Un cowboy solitaire, tout juste arrivé dans une ville perdue du Far West, entre dans un saloon. Là, sous les regards hostiles de la clientèle, il va se commander un whisky au bar. C’est alors qu’une voix, sortie de nulle part, se fait entendre dans la salle, à la stupeur de tous. Un narrateur invisible, entendu par tous les personnages de la scène, et qui semble prendre un malin plaisir à commenter les pensées de chacun d’entre eux. L’occasion pour lui de révéler leurs secrets inavouables et de semer ainsi une sacrée zizanie.

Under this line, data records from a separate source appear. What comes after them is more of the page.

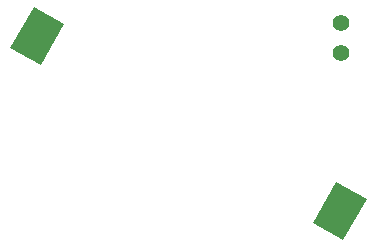
<source format=gbs>
G04 (created by PCBNEW (2013-07-07 BZR 4022)-stable) date 24/01/2014 12:39:24 p.m.*
%MOIN*%
G04 Gerber Fmt 3.4, Leading zero omitted, Abs format*
%FSLAX34Y34*%
G01*
G70*
G90*
G04 APERTURE LIST*
%ADD10C,0.00590551*%
%ADD11C,0.055*%
G04 APERTURE END LIST*
G54D10*
G54D11*
X74600Y-54400D03*
X74600Y-55400D03*
G54D10*
G36*
X73640Y-61050D02*
X74428Y-59686D01*
X75451Y-60276D01*
X74663Y-61640D01*
X73640Y-61050D01*
X73640Y-61050D01*
G37*
G36*
X63548Y-55223D02*
X64336Y-53859D01*
X65359Y-54449D01*
X64571Y-55813D01*
X63548Y-55223D01*
X63548Y-55223D01*
G37*
M02*

</source>
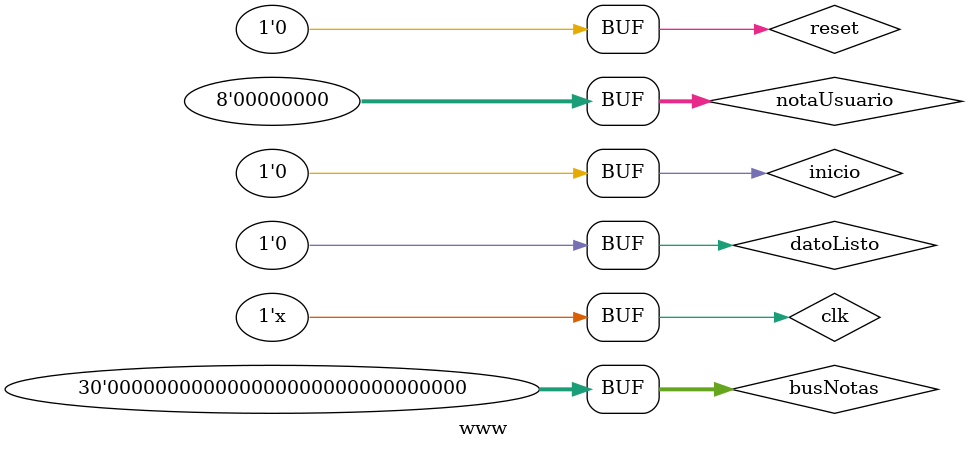
<source format=v>
`timescale 1ns / 1ps


module www;

	// Inputs
	reg clk;
	reg reset;
	reg inicio;
	reg [29:0] busNotas;
	reg [7:0] notaUsuario;
	reg datoListo;

	// Outputs
	wire [2:0] notaSalida;
	wire juegoListo;
	wire cargarSecuencia;
	wire finJuego;
	wire contarNotas;
	wire [3:0] state;
	wire [3:0] next;

	// Instantiate the Unit Under Test (UUT)
	FSM_Modo_Reto uut (
		.clk(clk), 
		.reset(reset), 
		.inicio(inicio), 
		.busNotas(busNotas), 
		.notaUsuario(notaUsuario), 
		.datoListo(datoListo), 
		.notaSalida(notaSalida), 
		.juegoListo(juegoListo), 
		.cargarSecuencia(cargarSecuencia), 
		.finJuego(finJuego), 
		.contarNotas(contarNotas), 
		.state(state), 
		.next(next)
	);

	initial begin
		// Initialize Inputs
		clk = 0;
		reset = 0;
		inicio = 0;
		busNotas = 0;
		notaUsuario = 0;
		datoListo = 0;

		// Wait 100 ns for global reset to finish
		#100;
		


		// Wait 100 ns for global reset to finish
        
		// Add stimulus here

	end
	
	always begin #20 clk = ~clk; end

      
endmodule


</source>
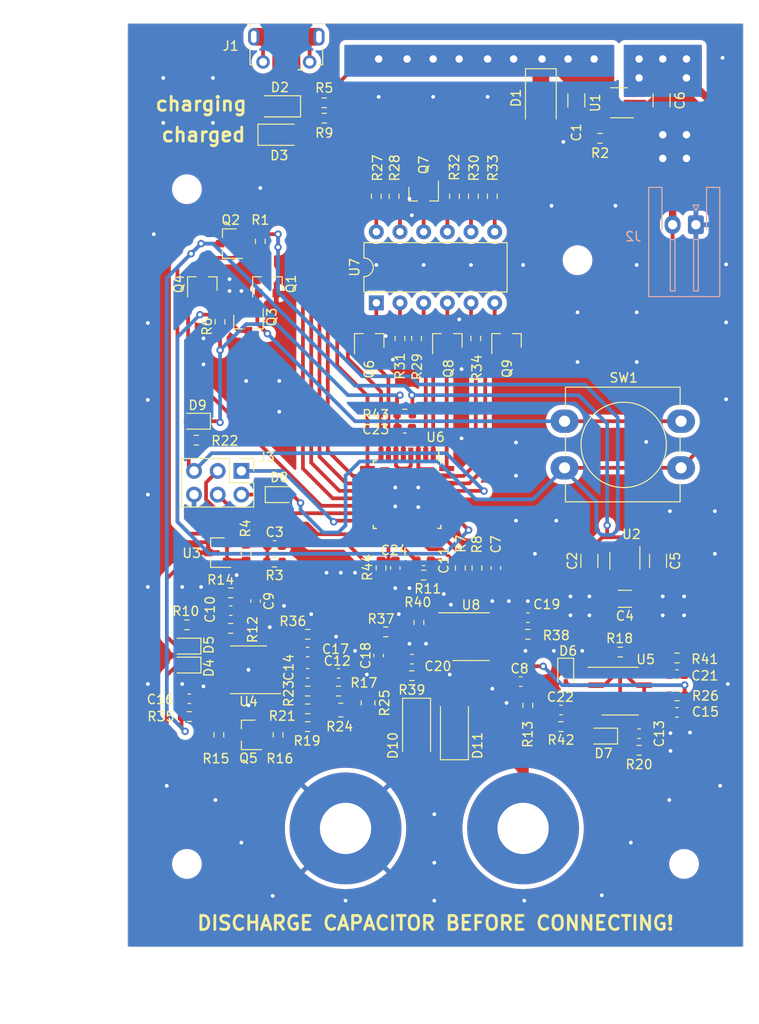
<source format=kicad_pcb>
(kicad_pcb (version 20221018) (generator pcbnew)

  (general
    (thickness 1.6)
  )

  (paper "A4" portrait)
  (title_block
    (title "ESR meter")
  )

  (layers
    (0 "F.Cu" signal)
    (31 "B.Cu" signal)
    (32 "B.Adhes" user "B.Adhesive")
    (33 "F.Adhes" user "F.Adhesive")
    (34 "B.Paste" user)
    (35 "F.Paste" user)
    (36 "B.SilkS" user "B.Silkscreen")
    (37 "F.SilkS" user "F.Silkscreen")
    (38 "B.Mask" user)
    (39 "F.Mask" user)
    (40 "Dwgs.User" user "User.Drawings")
    (41 "Cmts.User" user "User.Comments")
    (42 "Eco1.User" user "User.Eco1")
    (43 "Eco2.User" user "User.Eco2")
    (44 "Edge.Cuts" user)
    (45 "Margin" user)
    (46 "B.CrtYd" user "B.Courtyard")
    (47 "F.CrtYd" user "F.Courtyard")
    (48 "B.Fab" user)
    (49 "F.Fab" user)
  )

  (setup
    (pad_to_mask_clearance 0)
    (pcbplotparams
      (layerselection 0x00010f0_ffffffff)
      (plot_on_all_layers_selection 0x0000000_00000000)
      (disableapertmacros false)
      (usegerberextensions true)
      (usegerberattributes false)
      (usegerberadvancedattributes false)
      (creategerberjobfile false)
      (dashed_line_dash_ratio 12.000000)
      (dashed_line_gap_ratio 3.000000)
      (svgprecision 4)
      (plotframeref false)
      (viasonmask false)
      (mode 1)
      (useauxorigin false)
      (hpglpennumber 1)
      (hpglpenspeed 20)
      (hpglpendiameter 15.000000)
      (dxfpolygonmode true)
      (dxfimperialunits true)
      (dxfusepcbnewfont true)
      (psnegative false)
      (psa4output false)
      (plotreference true)
      (plotvalue false)
      (plotinvisibletext false)
      (sketchpadsonfab false)
      (subtractmaskfromsilk true)
      (outputformat 1)
      (mirror false)
      (drillshape 0)
      (scaleselection 1)
      (outputdirectory "gerbers/")
    )
  )

  (net 0 "")
  (net 1 "Net-(D1-K)")
  (net 2 "GND")
  (net 3 "VCC")
  (net 4 "Net-(C3-Pad1)")
  (net 5 "Net-(U2-C+)")
  (net 6 "Net-(U2-C-)")
  (net 7 "VEE")
  (net 8 "VBAT")
  (net 9 "FUEL")
  (net 10 "PROBE_AMP")
  (net 11 "Net-(U5A-+)")
  (net 12 "Net-(C9-Pad1)")
  (net 13 "Net-(C10-Pad1)")
  (net 14 "Net-(D4-K)")
  (net 15 "Net-(U6-AREF)")
  (net 16 "Net-(U4A-+)")
  (net 17 "Net-(D7-K)")
  (net 18 "PROBE_PEAK")
  (net 19 "VCC_WIEN")
  (net 20 "VEE_WIEN")
  (net 21 "PROBE")
  (net 22 "VCC_AMP")
  (net 23 "VEE_AMP")
  (net 24 "VCC_PD")
  (net 25 "VEE_PD")
  (net 26 "VCC_MCU")
  (net 27 "AVCC_MCU")
  (net 28 "Net-(D2-K)")
  (net 29 "Net-(D3-A)")
  (net 30 "Net-(D4-A)")
  (net 31 "+1.24V_REF")
  (net 32 "Net-(D5-K)")
  (net 33 "Net-(D6-A)")
  (net 34 "Net-(D6-K)")
  (net 35 "Net-(D8-K)")
  (net 36 "RESET")
  (net 37 "unconnected-(J1-Shield-Pad6)")
  (net 38 "MISO")
  (net 39 "SCK")
  (net 40 "MOSI")
  (net 41 "unconnected-(J1-D--Pad2)")
  (net 42 "unconnected-(J1-ID-Pad4)")
  (net 43 "BUTTON")
  (net 44 "POWER_HOLD")
  (net 45 "unconnected-(J1-D+-Pad3)")
  (net 46 "DISPLAY_K1")
  (net 47 "Net-(Q1-B)")
  (net 48 "Net-(Q1-C)")
  (net 49 "DISPLAY_K2")
  (net 50 "DISPLAY_K3")
  (net 51 "Net-(Q5-G)")
  (net 52 "Net-(Q5-D)")
  (net 53 "DISPLAY_K4")
  (net 54 "Net-(Q6-C)")
  (net 55 "Net-(Q7-C)")
  (net 56 "DISPLAY_A")
  (net 57 "DISPLAY_B")
  (net 58 "DISPLAY_C")
  (net 59 "Net-(Q8-C)")
  (net 60 "Net-(Q9-C)")
  (net 61 "DISPLAY_D")
  (net 62 "Net-(U1-PROG)")
  (net 63 "DISPLAY_E")
  (net 64 "DISPLAY_F")
  (net 65 "Net-(U1-STAT)")
  (net 66 "Net-(U5B--)")
  (net 67 "DISPLAY_G")
  (net 68 "DISPLAY_DP")
  (net 69 "Net-(U4A--)")
  (net 70 "Net-(U7-a)")
  (net 71 "Net-(C14-Pad1)")
  (net 72 "Net-(C18-Pad1)")
  (net 73 "Net-(U7-b)")
  (net 74 "Net-(U7-c)")
  (net 75 "Net-(U7-d)")
  (net 76 "Net-(U7-e)")
  (net 77 "Net-(U7-f)")
  (net 78 "Net-(U7-g)")
  (net 79 "Net-(U7-dp)")
  (net 80 "Net-(U8A--)")
  (net 81 "unconnected-(U6-ADC6-Pad19)")
  (net 82 "unconnected-(U6-ADC7-Pad22)")
  (net 83 "unconnected-(U6-PC3-Pad26)")
  (net 84 "unconnected-(U6-PC4-Pad27)")
  (net 85 "unconnected-(U6-PC5-Pad28)")
  (net 86 "Net-(U8B--)")

  (footprint "Capacitor_SMD:C_0603_1608Metric" (layer "F.Cu") (at 122.174 121.412 180))

  (footprint "Capacitor_SMD:C_0603_1608Metric" (layer "F.Cu") (at 93.726 112.776 -90))

  (footprint "Capacitor_SMD:C_0603_1608Metric" (layer "F.Cu") (at 134.874 127))

  (footprint "Capacitor_SMD:C_0603_1608Metric" (layer "F.Cu") (at 95.771 106.807))

  (footprint "Capacitor_SMD:C_1206_3216Metric" (layer "F.Cu") (at 136.906 108.458 -90))

  (footprint "Resistor_SMD:R_0603_1608Metric" (layer "F.Cu") (at 86.36 115.316 180))

  (footprint "Resistor_SMD:R_0603_1608Metric" (layer "F.Cu") (at 101.092 60.96))

  (footprint "Resistor_SMD:R_0603_1608Metric" (layer "F.Cu") (at 94.234 74.168 -90))

  (footprint "Diode_SMD:D_SOD-323" (layer "F.Cu") (at 127 120.396 -90))

  (footprint "Resistor_SMD:R_0603_1608Metric" (layer "F.Cu") (at 111.76 109.982))

  (footprint "Resistor_SMD:R_0603_1608Metric" (layer "F.Cu") (at 95.758 108.585 180))

  (footprint "Diode_SMD:D_MELF" (layer "F.Cu") (at 110.998 126.492 -90))

  (footprint "Package_TO_SOT_SMD:SOT-23" (layer "F.Cu") (at 92.964 82.804 -90))

  (footprint "Resistor_SMD:R_0603_1608Metric" (layer "F.Cu") (at 130.683 63.119 180))

  (footprint "Capacitor_SMD:C_0603_1608Metric" (layer "F.Cu") (at 106.934 118.618 -90))

  (footprint "Package_TO_SOT_SMD:SOT-23" (layer "F.Cu") (at 111.76 69.088 -90))

  (footprint "Capacitor_SMD:C_0603_1608Metric" (layer "F.Cu") (at 110.49 118.999 180))

  (footprint "Resistor_SMD:R_0603_1608Metric" (layer "F.Cu") (at 117.475 109.22 -90))

  (footprint "Package_TO_SOT_SMD:SOT-23" (layer "F.Cu") (at 94.996 78.74 90))

  (footprint "Package_TO_SOT_SMD:SOT-23" (layer "F.Cu") (at 114.3 84.836 90))

  (footprint "Resistor_SMD:R_0603_1608Metric" (layer "F.Cu") (at 89.789 127.127 -90))

  (footprint "Resistor_SMD:R_0603_1608Metric" (layer "F.Cu") (at 91.059 111.887))

  (footprint "Diode_SMD:D_SOD-323" (layer "F.Cu") (at 86.36 119.634 180))

  (footprint "Capacitor_SMD:C_0603_1608Metric" (layer "F.Cu") (at 122.936 114.554))

  (footprint "Diode_SMD:D_SOD-323F" (layer "F.Cu") (at 96.266 101.346))

  (footprint "Resistor_SMD:R_0603_1608Metric" (layer "F.Cu") (at 122.936 123.952 -90))

  (footprint "Resistor_SMD:R_0603_1608Metric" (layer "F.Cu") (at 91.059 115.697))

  (footprint "Package_TO_SOT_SMD:SOT-23" (layer "F.Cu") (at 90.932 74.422 180))

  (footprint "Connector_PinHeader_2.54mm:PinHeader_2x03_P2.54mm_Vertical" (layer "F.Cu") (at 92.202 98.806 -90))

  (footprint "Capacitor_SMD:C_1206_3216Metric" (layer "F.Cu") (at 137.287 59.055 -90))

  (footprint "Resistor_SMD:R_0603_1608Metric" (layer "F.Cu") (at 101.092 59.309 180))

  (footprint "Resistor_SMD:R_0603_1608Metric" (layer "F.Cu") (at 107.188 109.22 -90))

  (footprint "Resistor_SMD:R_0603_1608Metric" (layer "F.Cu") (at 109.728 92.71))

  (footprint "Resistor_SMD:R_0805_2012Metric" (layer "F.Cu") (at 105.791 123.698 90))

  (footprint "Resistor_SMD:R_0805_2012Metric" (layer "F.Cu") (at 102.87 124.46))

  (footprint "Resistor_SMD:R_0603_1608Metric" (layer "F.Cu") (at 99.314 122.428 180))

  (footprint "Resistor_SMD:R_0603_1608Metric" (layer "F.Cu") (at 87.376 95.504 180))

  (footprint "Capacitor_SMD:C_0603_1608Metric" (layer "F.Cu") (at 108.712 109.22 -90))

  (footprint "Package_SO:SO-8_3.9x4.9mm_P1.27mm" (layer "F.Cu") (at 116.84 116.586))

  (footprint "Package_QFP:TQFP-32_7x7mm_P0.8mm" (layer "F.Cu") (at 109.982 101.346 -90))

  (footprint "Package_SO:SO-8_3.9x4.9mm_P1.27mm" (layer "F.Cu") (at 132.842 122.428))

  (footprint "Package_SO:SO-8_3.9x4.9mm_P1.27mm" (layer "F.Cu") (at 92.964 120.142 180))

  (footprint "Package_TO_SOT_SMD:SOT-23" (layer "F.Cu") (at 92.964 127.127 180))

  (footprint "Diode_SMD:D_SOD-323" (layer "F.Cu") (at 131.064 127.254 180))

  (footprint "Capacitor_SMD:C_0603_1608Metric" (layer "F.Cu") (at 126.492 124.46 180))

  (footprint "Capacitor_SMD:C_0603_1608Metric" (layer "F.Cu") (at 111.76 108.458))

  (footprint "Capacitor_SMD:C_0603_1608Metric" (layer "F.Cu") (at 138.938 124.714 180))

  (footprint "Package_TO_SOT_SMD:SOT-23" (layer "F.Cu") (at 89.662 107.569 180))

  (footprint "Package_TO_SOT_SMD:SOT-23-5" (layer "F.Cu") (at 133.35 108.458 -90))

  (footprint "Package_TO_SOT_SMD:SOT-23-5" (layer "F.Cu") (at 132.715 59.309 180))

  (footprint "Button_Switch_THT:SW_PUSH-12mm_Wuerth-430476085716" (layer "F.Cu") (at 126.873 93.472))

  (footprint "Resistor_SMD:R_0603_1608Metric" (layer "F.Cu")
    (tstamp 00000000-0000-0000-0000-00006033f063)
    (at 126.492 126.238 180)
    (descr "Resistor SMD 0603 (1608 Metric), square (rectangular) end terminal, IPC_7351 nominal, (Body size source: IPC-SM-782 page 72, https://www.pcb-3d.com/wordpress/wp-content/uploads/ipc-sm-782a_amendment_1_and_2.pdf), generated with kicad-footprint-generator")
    (tags "resistor")
    (property "Sheetfile" "analog.kicad_sch")
    (property "Sheetname" "Analog")
    (property "ki_description" "Resistor")
    (property "ki_keywords" "R res resistor")
    (path "/2b436892-024c-4e44-bef2-c757c29a7841/1714e677-f73d-487b-923f-9cb91e4263d2")
    (attr smd)
    (fp_text reference "R42" (at 0 -1.43) (layer "F.SilkS")
        (effects (font (size 1 1) (thickness 0.15)))
      (tstamp 013b7137-2183-46c5-800e-607e2896c32c)
    )
    (fp_text value "10" (at 0 1.43) (layer "F.Fab")
 
... [702112 chars truncated]
</source>
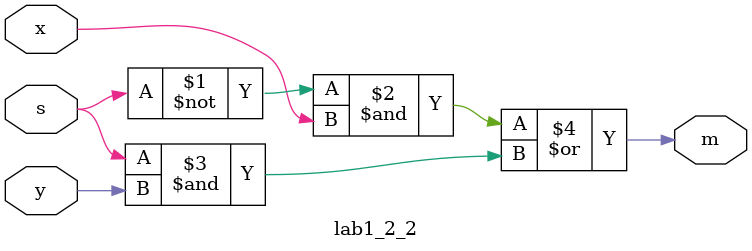
<source format=v>
`timescale 1ns / 1ps


module lab1_2_2(
    input x,
    input y,
    input s,
    output m
    );
    
    assign #3 m = (~s & x) | (s & y);
    
endmodule

</source>
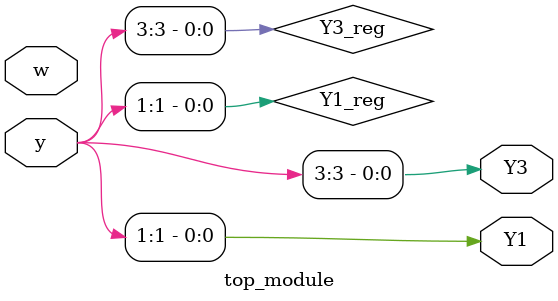
<source format=sv>
module top_module (
    input [5:0] y,
    input w,
    output Y1,
    output Y3
);

reg Y1_reg, Y3_reg;
assign Y1 = Y1_reg;
assign Y3 = Y3_reg;

always @(y) begin
    Y1_reg = y[1];
    Y3_reg = y[3];
end

endmodule

</source>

C’est au hasard de mes visionnages sur la toile que j’ai découvert ce réjouissant petit court-métrage. Réalisé en 2014 par Eric Kissack, The Gunfighter se présente comme un véritable exercice de style puisqu’il joue constamment de l’amalgame entre sa narration intra et extradiégétique. L’idée est ici de parodier les archétypes classiques du western en les confrontant à l’intrusion dans le récit d’une voix-off interventionniste et perturbatrice. La première minute du film se résume ainsi à une scène tout ce qui a de plus classique dans le genre : l’arrivée d’un étranger dans un bar où tous les clients semblent lui être hostiles. Jusqu’à ce qu’intervienne la voix d’un narrateur apparemment omniscient qui, au fur et à mesure de sa “narration” entendue de tous dans le saloon, révèle les secrets les plus honteux de chacun (adultères en pagaille et zoophilie). Et à chacune de ses “révélations”, la scène menace de dégénérer en fusillade.

On rit alors beaucoup du jeu des acteurs, leurs personnages affichant des mines déconfites à mesure que la voix s’intéresse à leurs petits secrets. Le personnage de l’étranger, lui-même véritable archétype du desperado/justicier, tente du mieux qu’il peut de contenir la situation en incitant les autres personnages à ne pas prêter attention à la “voix” qui veut les monter les uns contre les autres. Mais ses tentatives sont toujours réduites à néant de manière ironique par l’intervention de ce mystérieux narrateur. On assiste alors à une escalade verbeuse et hilarante vers la fatalité et le “ballet of death” voulu par la voix-off. Comme si le réalisateur/scénariste du film se plaisait à réduire ses personnages à l’impuissance face à un récit/destin contre lequel ils ne peuvent lutter. Cela équivaut à conférer à tout auteur un statut divin sur ses personnages et autant dire que cette “voix” en profite.

Aussi drôle qu’original, porté par le jeu irrésistible de ses comédiens et le ton neutre et imperturbable de la voix-off de Nick Offerman, The Gunfighter est un petit bijou de comédie conceptuelle. Un exercice de style qui mérite vraiment, outre le coup d’oeil, qu’on en écoute surtout le récit.